In Chapter 11 (Future perspectives), the author reminds the reader that, although much is now known about damage mechanics, there is a vast expanse of unknowns, and, in an effort to close this knowledge gap, he identifies 13 areas for future research, including the micromechanical basis of softening damage, scaling problems in geophysics, and the mixture of extreme value statistics and the scaling of loads, for a given extremely low probability of failure.
This book has a number of several attractive features. The synthesis of research findings from a large array of studies (the bibliography comprises some 600 titles!), spanning several decades, is impressive. However, one should point out that many of the more recent citations are articles by the author and his collaborators. The reading of the book is greatly facilitated by the fact that, in each chapter, the material is assembled into many sections and sub-sections. The equations presented were selected judiciously to enhance understanding of the underlying concepts. In all cases, modifications of the quoted equations are set out very carefully. The potential for the use of scaling effect in emerging areas, notably components and structures engineered using nanotechnology techniques, is acknowledged through a very impressive coverage, in Chapter 10, of continuum mechanics at the atomic lattice scale. Throughout the book, the writing is consistently lucid and well paced (expansive, where appropriate, and economical in other places). The physical layout of the book is aesthetic; in particular, the diagrams are well drawn and fully annotated.

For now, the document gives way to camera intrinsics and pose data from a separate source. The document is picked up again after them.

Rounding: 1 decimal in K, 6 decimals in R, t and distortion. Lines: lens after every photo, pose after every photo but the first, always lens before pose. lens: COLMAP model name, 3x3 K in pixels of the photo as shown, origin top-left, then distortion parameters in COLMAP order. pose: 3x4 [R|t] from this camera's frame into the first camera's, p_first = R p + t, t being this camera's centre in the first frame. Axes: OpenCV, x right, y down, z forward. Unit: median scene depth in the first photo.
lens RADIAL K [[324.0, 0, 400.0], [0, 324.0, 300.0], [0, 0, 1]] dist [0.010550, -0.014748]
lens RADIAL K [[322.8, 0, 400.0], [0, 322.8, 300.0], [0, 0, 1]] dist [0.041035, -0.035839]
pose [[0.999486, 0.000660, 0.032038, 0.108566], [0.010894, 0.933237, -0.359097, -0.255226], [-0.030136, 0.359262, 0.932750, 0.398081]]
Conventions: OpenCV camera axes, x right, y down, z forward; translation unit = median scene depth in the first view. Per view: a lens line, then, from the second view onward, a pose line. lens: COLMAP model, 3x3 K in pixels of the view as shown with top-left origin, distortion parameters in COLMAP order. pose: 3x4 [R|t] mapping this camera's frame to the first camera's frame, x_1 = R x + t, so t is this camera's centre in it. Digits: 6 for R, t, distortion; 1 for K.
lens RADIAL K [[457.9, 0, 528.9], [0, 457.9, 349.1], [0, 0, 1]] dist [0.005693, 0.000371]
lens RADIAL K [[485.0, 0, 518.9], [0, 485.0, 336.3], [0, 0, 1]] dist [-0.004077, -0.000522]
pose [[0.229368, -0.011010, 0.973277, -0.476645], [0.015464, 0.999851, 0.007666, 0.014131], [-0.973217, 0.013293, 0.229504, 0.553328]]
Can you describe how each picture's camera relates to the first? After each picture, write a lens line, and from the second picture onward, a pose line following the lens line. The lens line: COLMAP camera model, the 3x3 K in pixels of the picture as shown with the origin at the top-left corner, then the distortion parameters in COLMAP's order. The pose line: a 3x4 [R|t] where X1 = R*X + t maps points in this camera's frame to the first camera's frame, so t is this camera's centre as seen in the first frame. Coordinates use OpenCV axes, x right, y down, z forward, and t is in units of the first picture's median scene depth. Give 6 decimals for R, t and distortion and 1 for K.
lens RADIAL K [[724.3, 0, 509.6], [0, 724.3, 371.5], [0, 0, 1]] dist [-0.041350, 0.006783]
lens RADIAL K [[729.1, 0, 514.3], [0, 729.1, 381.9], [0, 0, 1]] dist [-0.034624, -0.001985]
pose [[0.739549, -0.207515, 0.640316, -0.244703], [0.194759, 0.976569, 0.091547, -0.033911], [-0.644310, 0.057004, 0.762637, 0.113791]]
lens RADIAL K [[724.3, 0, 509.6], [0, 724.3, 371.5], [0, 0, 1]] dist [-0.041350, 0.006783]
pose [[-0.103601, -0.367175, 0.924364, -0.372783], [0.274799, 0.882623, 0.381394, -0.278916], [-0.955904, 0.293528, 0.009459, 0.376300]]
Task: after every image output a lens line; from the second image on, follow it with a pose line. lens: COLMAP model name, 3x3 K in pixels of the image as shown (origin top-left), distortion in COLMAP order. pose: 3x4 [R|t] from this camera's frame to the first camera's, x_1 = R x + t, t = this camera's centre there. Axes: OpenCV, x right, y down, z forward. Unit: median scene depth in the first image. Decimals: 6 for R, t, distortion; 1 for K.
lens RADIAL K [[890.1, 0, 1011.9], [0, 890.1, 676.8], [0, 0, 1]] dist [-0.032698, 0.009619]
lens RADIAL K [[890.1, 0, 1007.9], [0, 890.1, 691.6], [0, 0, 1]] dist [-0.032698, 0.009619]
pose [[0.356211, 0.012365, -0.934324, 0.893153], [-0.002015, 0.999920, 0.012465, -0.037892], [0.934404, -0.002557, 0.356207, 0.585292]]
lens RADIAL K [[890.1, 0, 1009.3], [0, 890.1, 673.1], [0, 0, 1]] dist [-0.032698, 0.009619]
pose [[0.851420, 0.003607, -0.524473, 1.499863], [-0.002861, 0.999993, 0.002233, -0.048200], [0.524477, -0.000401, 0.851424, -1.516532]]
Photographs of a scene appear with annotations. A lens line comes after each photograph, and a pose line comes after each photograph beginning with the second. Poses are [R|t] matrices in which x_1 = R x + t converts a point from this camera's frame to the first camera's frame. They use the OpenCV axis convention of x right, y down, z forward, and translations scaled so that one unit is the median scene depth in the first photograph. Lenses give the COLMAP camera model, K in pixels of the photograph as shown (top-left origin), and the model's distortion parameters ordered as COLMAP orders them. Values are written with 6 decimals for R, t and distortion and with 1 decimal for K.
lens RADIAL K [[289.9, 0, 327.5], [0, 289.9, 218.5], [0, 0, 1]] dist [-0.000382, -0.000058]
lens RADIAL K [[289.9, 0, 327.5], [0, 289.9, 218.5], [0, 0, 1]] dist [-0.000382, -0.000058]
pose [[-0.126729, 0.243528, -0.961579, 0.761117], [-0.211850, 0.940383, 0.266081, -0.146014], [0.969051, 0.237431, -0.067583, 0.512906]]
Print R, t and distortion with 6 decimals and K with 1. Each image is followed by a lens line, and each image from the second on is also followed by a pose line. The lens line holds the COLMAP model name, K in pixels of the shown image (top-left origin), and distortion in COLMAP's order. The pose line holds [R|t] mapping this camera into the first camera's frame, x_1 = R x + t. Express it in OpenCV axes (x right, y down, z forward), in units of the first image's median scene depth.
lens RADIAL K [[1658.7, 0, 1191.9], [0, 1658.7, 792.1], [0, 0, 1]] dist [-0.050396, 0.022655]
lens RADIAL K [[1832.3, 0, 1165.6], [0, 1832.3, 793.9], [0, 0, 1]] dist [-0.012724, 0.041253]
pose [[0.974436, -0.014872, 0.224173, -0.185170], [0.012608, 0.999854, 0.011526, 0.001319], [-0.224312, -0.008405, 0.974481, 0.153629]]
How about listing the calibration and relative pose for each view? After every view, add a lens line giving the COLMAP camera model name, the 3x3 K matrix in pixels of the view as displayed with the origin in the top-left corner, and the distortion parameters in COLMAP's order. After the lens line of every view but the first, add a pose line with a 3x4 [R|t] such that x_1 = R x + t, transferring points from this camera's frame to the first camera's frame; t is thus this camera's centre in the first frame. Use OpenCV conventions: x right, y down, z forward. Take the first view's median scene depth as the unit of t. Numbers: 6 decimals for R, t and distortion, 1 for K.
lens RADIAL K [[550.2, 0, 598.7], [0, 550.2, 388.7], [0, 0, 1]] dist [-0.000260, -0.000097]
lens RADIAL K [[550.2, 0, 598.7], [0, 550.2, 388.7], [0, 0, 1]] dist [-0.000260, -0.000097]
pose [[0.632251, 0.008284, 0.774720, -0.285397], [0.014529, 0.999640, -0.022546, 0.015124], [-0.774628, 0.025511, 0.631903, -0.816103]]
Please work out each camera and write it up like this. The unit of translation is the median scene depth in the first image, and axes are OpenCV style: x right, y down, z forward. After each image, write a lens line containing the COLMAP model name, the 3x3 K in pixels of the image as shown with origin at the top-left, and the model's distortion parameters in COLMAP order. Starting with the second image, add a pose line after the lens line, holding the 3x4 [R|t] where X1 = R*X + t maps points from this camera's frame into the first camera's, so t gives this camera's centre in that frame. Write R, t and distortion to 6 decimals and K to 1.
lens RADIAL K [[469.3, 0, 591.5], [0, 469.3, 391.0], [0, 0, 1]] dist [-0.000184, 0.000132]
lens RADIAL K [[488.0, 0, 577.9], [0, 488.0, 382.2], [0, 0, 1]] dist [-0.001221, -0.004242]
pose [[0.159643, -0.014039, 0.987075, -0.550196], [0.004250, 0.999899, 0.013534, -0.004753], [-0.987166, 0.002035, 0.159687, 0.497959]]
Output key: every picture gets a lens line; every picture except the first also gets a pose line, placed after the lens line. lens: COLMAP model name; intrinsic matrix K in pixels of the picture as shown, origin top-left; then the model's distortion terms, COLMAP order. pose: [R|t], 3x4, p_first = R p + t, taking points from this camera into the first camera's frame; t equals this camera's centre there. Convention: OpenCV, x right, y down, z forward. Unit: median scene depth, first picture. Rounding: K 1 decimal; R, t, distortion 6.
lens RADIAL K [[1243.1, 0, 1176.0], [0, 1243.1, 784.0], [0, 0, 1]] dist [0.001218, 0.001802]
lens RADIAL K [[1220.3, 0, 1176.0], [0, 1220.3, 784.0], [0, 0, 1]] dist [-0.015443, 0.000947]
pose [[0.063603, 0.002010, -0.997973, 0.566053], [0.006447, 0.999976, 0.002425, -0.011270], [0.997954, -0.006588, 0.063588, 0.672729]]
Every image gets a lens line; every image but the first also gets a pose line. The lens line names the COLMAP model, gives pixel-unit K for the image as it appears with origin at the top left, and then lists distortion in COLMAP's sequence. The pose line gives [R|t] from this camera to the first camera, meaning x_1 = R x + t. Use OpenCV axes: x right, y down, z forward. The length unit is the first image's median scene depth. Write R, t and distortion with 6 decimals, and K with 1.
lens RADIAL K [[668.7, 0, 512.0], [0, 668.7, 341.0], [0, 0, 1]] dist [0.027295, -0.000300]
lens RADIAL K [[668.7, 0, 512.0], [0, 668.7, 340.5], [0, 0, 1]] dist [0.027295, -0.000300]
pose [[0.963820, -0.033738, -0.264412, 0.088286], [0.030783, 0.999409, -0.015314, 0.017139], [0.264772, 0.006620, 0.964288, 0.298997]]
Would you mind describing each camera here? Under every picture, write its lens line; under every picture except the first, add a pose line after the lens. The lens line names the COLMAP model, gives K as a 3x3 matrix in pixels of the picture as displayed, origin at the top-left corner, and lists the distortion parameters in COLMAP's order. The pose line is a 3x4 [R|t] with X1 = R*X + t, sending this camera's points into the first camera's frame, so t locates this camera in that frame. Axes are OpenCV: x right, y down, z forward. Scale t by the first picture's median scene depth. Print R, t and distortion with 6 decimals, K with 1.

Regrettably, the book does have three major flaws and one minor one. The first major flaw is that size effect in metallic structures is not covered at all. (The author’s rejoinder may be that the focus of the book is the analysis of size effect in components and structures fabricated from quasi-brittle materials, for which the effect is both acute and complicated. However, this path of defense, if it is taken, may be insufficient given the title of the book and the fact that the limit of the coverage to the aforementioned materials is not explained explicitly in the Introduction chapter. Furthermore, there are many cases of practical importance of ductile materials that undergo transformation to brittleness under certain environmental conditions; vide the ductile-brittle transition phenomenon in mild steel.) The second main flaw is that only in a few sections (such as that dealing with size effect tests of kink band failures in carbon fiber-reinforced epoxy laminates) does the author present and comment on comparisons between experimental and theoretical results. Other than in Chapter 9, there are no succinct summaries of the main points of the material covered in the chapter. Such summaries would have been very useful given the denseness of the material in nearly all chapters.
All things considered, the author is to be congratulated on having written a first-class text on a most important (but, sadly, either neglected or misunderstood) subject. Given the topics covered and the method of treatment, the audience for this book is more likely to be graduate students and researchers in structural mechanics than structural designers. The present reviewer most warmly recommends Scaling of Structural Strength to the former group.